How do chain rules work for complex functions?

ChainRules follows the convention that frule applied to a function $f(x + i y) = u(x,y) + i v(x,y)$ with perturbation $\Delta x + i \Delta y$ returns the value and

\[\tfrac{\partial u}{\partial x} \, \Delta x + \tfrac{\partial u}{\partial y} \, \Delta y + i \, \Bigl( \tfrac{\partial v}{\partial x} \, \Delta x + \tfrac{\partial v}{\partial y} \, \Delta y \Bigr) .\]

Similarly, rrule applied to the same function returns the value and a pullback function which, when applied to the adjoint $\Delta u + i \Delta v$, returns

\[\Delta u \, \tfrac{\partial u}{\partial x} + \Delta v \, \tfrac{\partial v}{\partial x} + i \, \Bigl(\Delta u \, \tfrac{\partial u }{\partial y} + \Delta v \, \tfrac{\partial v}{\partial y} \Bigr) .\]

If we interpret complex numbers as vectors in $\mathbb{R}^2$, then frule (rrule) corresponds to multiplication with the (transposed) Jacobian of $f(z)$, i.e. frule corresponds to

\[\begin{pmatrix} \tfrac{\partial u}{\partial x} \, \Delta x + \tfrac{\partial u}{\partial y} \, \Delta y \\ \tfrac{\partial v}{\partial x} \, \Delta x + \tfrac{\partial v}{\partial y} \, \Delta y \end{pmatrix} = \begin{pmatrix} \tfrac{\partial u}{\partial x} & \tfrac{\partial u}{\partial y} \\ \tfrac{\partial v}{\partial x} & \tfrac{\partial v}{\partial y} \\ \end{pmatrix} \begin{pmatrix} \Delta x \\ \Delta y \end{pmatrix} \]

and rrule corresponds to

\[\begin{pmatrix} \tfrac{\partial u}{\partial x} \, \Delta u + \tfrac{\partial v}{\partial x} \, \Delta v \\ \tfrac{\partial u}{\partial y} \, \Delta u + \tfrac{\partial v}{\partial y} \, \Delta v \end{pmatrix} = \begin{pmatrix} \tfrac{\partial u}{\partial x} & \tfrac{\partial u}{\partial y} \\ \tfrac{\partial v}{\partial x} & \tfrac{\partial v}{\partial y} \\ \end{pmatrix}^\mathsf{T} \begin{pmatrix} \Delta u \\ \Delta v \end{pmatrix} .\]

The Jacobian of $f:\mathbb{C} \to \mathbb{C}$ interpreted as a function $\mathbb{R}^2 \to \mathbb{R}^2$ can hence be evaluated using either of the following functions.

function jacobian_via_frule(f,z)
    du_dx, dv_dx = reim(frule((Zero(), 1),f,z)[2])
    du_dy, dv_dy = reim(frule((Zero(),im),f,z)[2])
    return [
        du_dx  du_dy
        dv_dx  dv_dy
    ]
end
function jacobian_via_rrule(f,z)
    _, pullback = rrule(f,z)
    du_dx, du_dy = reim(pullback( 1)[2])
    dv_dx, dv_dy = reim(pullback(im)[2])
    return [
        du_dx  du_dy
        dv_dx  dv_dy
    ]
end

If $f(z)$ is holomorphic, then the derivative part of frule can be implemented as $f'(z) \, \Delta z$ and the derivative part of rrule can be implemented as $\bigl(f'(z)\bigr)^* \, \Delta f$, where $\cdot^*$ is the complex conjugate.
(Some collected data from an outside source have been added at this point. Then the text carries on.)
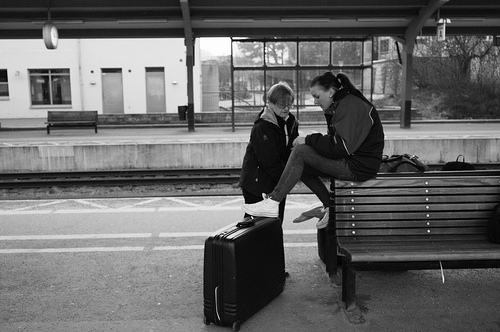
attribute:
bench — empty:
[42, 107, 100, 137]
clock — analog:
[43, 22, 57, 53]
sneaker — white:
[243, 192, 280, 217]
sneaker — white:
[316, 205, 330, 228]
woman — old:
[244, 82, 301, 215]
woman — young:
[290, 53, 380, 222]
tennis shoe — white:
[241, 191, 287, 220]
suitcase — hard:
[203, 214, 287, 330]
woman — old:
[242, 70, 382, 226]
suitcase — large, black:
[201, 219, 285, 325]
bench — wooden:
[325, 167, 499, 309]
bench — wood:
[337, 179, 498, 266]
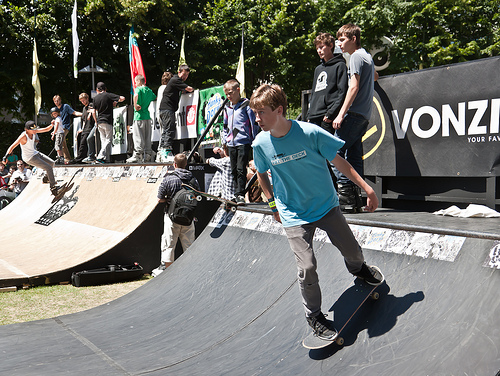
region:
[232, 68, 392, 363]
boy standing on a black skateboard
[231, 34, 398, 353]
boy wearing a turquoise shirt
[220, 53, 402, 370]
boy wearing khaki pants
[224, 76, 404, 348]
boy wearing black tennis shoes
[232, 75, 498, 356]
boys skateboarding on a skateboard ramp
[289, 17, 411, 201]
two boys watching skateboarders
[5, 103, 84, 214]
boy wearing a white tank shirt skateboarding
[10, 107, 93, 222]
boy wearing a black cap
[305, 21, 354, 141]
boy wearing a black pullover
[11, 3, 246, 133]
flags on poles behind a group of boys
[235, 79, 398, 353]
a boy on a skateboard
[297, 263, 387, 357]
a black and white skateboard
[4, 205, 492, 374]
a black skateboard half pipe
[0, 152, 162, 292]
a tan skateboard half pipe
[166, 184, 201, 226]
a black backpack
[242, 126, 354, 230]
a men's light blue t-shirt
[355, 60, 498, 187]
a promotional advertisement board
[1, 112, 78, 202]
a skateboarder in half pipe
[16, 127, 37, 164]
a men's white tank top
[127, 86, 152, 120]
men's green t-shirt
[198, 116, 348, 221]
boy wearing blue shirt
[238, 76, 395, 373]
the boy is skateboarding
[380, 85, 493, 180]
white letters on black wall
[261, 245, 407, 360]
the skateboard is black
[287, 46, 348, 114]
boy's sweater is black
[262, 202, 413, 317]
boy's pants are gray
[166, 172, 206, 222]
boy wearing a backpack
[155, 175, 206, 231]
the backpack is black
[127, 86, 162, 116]
boy's shirt is green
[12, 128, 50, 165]
man wearing a tank top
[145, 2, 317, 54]
The trees have leaves.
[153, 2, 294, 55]
The trees are green.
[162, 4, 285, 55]
Trees are in the background.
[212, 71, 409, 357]
The person is on a skateboard.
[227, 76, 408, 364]
The skateboard is black.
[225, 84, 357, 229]
The person is wearing a blue top.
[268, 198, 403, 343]
The person is wearing gray pants.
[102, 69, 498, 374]
The person is on a ramp.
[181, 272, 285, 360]
The ramp is black.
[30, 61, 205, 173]
People are standing.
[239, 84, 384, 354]
a young man on a skateboard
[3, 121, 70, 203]
a man on a skateboard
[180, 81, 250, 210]
a young boy waiting to drop in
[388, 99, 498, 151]
a white logo on a black tarp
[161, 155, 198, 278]
a young man wearing a backpack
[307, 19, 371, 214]
two boys on top of a quarter pipe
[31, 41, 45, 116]
a yellow flag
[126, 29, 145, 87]
an american flag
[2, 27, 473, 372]
young men on two quarter pipes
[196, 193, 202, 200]
white skateboard wheel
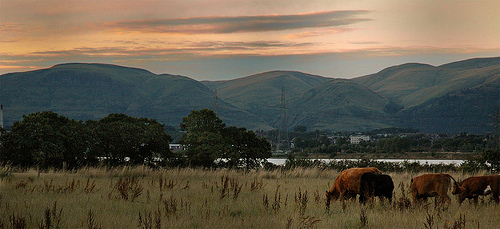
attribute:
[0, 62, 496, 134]
mountains — green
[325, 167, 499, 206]
animals — grazing, fat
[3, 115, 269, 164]
trees — full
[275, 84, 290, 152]
tower — metal, modern, cellular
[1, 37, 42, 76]
sun — setting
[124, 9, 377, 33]
clouds — gray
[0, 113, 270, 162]
leaves — green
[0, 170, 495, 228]
field — tall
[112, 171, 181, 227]
weeds — brown, tall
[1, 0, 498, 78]
sky — gorgeous, red, orange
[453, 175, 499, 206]
cow — brown, white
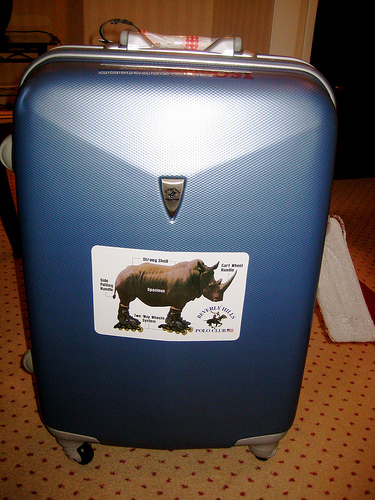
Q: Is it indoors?
A: Yes, it is indoors.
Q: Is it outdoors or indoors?
A: It is indoors.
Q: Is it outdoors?
A: No, it is indoors.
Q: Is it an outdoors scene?
A: No, it is indoors.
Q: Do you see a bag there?
A: Yes, there is a bag.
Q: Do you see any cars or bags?
A: Yes, there is a bag.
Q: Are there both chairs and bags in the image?
A: No, there is a bag but no chairs.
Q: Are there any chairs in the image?
A: No, there are no chairs.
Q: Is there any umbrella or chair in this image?
A: No, there are no chairs or umbrellas.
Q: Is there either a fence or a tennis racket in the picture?
A: No, there are no fences or rackets.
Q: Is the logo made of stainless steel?
A: Yes, the logo is made of stainless steel.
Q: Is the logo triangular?
A: Yes, the logo is triangular.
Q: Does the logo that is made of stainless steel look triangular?
A: Yes, the logo is triangular.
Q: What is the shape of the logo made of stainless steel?
A: The logo is triangular.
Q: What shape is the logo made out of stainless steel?
A: The logo is triangular.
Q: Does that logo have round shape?
A: No, the logo is triangular.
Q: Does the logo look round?
A: No, the logo is triangular.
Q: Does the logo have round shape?
A: No, the logo is triangular.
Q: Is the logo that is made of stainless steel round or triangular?
A: The logo is triangular.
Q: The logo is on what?
A: The logo is on the bag.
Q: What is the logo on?
A: The logo is on the bag.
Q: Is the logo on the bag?
A: Yes, the logo is on the bag.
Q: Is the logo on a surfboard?
A: No, the logo is on the bag.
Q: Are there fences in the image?
A: No, there are no fences.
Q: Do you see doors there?
A: Yes, there is a door.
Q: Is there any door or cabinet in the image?
A: Yes, there is a door.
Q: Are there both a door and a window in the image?
A: No, there is a door but no windows.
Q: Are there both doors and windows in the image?
A: No, there is a door but no windows.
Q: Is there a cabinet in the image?
A: No, there are no cabinets.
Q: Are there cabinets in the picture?
A: No, there are no cabinets.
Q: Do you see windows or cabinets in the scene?
A: No, there are no cabinets or windows.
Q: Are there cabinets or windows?
A: No, there are no cabinets or windows.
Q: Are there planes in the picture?
A: No, there are no planes.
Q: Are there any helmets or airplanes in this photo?
A: No, there are no airplanes or helmets.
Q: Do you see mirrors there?
A: No, there are no mirrors.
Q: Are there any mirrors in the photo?
A: No, there are no mirrors.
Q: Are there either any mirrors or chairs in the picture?
A: No, there are no mirrors or chairs.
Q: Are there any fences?
A: No, there are no fences.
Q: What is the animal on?
A: The animal is on the sticker.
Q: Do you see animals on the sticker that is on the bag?
A: Yes, there is an animal on the sticker.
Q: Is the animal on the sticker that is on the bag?
A: Yes, the animal is on the sticker.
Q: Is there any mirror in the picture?
A: No, there are no mirrors.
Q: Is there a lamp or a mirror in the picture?
A: No, there are no mirrors or lamps.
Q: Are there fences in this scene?
A: No, there are no fences.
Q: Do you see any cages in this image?
A: No, there are no cages.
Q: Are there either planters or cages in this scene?
A: No, there are no cages or planters.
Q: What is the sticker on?
A: The sticker is on the bag.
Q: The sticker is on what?
A: The sticker is on the bag.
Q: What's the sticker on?
A: The sticker is on the bag.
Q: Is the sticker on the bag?
A: Yes, the sticker is on the bag.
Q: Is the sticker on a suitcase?
A: No, the sticker is on the bag.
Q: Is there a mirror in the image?
A: No, there are no mirrors.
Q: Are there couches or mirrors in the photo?
A: No, there are no mirrors or couches.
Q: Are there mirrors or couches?
A: No, there are no mirrors or couches.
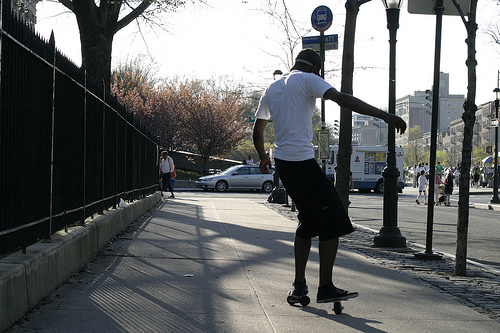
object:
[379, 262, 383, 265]
cobblestone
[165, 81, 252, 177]
tree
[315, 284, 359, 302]
shoes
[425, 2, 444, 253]
poles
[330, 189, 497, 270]
street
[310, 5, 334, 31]
sign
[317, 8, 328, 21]
bus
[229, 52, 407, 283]
man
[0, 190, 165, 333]
base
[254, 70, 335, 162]
shirt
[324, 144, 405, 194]
truck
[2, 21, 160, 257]
fence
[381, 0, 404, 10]
lamp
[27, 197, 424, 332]
sidewalk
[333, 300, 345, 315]
wheels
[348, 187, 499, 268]
road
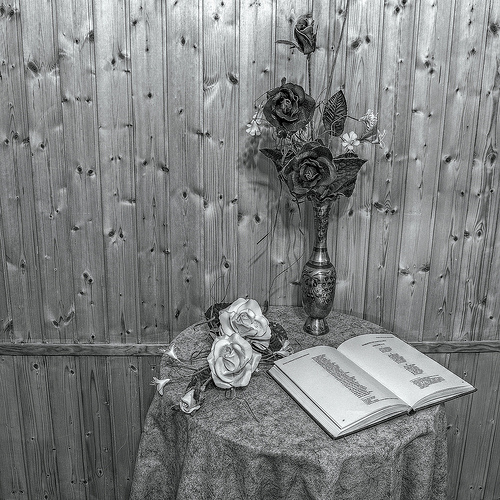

Consequently, holomorphic derivatives can be evaluated using either of the following functions.

function holomorphic_derivative_via_frule(f,z)
    fz,df_dz = frule((Zero(),1),f,z)
    return df_dz
end
function holomorphic_derivative_via_rrule(f,z)
    fz, pullback = rrule(f,z)
    dself, conj_df_dz = pullback(1)
    return conj(conj_df_dz)
end
Note

There are various notions of complex derivatives (holomorphic and Wirtinger derivatives, Jacobians, gradients, etc.) which differ in subtle but important ways. The goal of ChainRules is to provide the basic differentiation rules upon which these derivatives can be implemented, but it does not implement these derivatives itself. It is recommended that you carefully check how the above definitions of frule and rrule translate into your specific notion of complex derivative, since getting this wrong will quietly give you wrong results.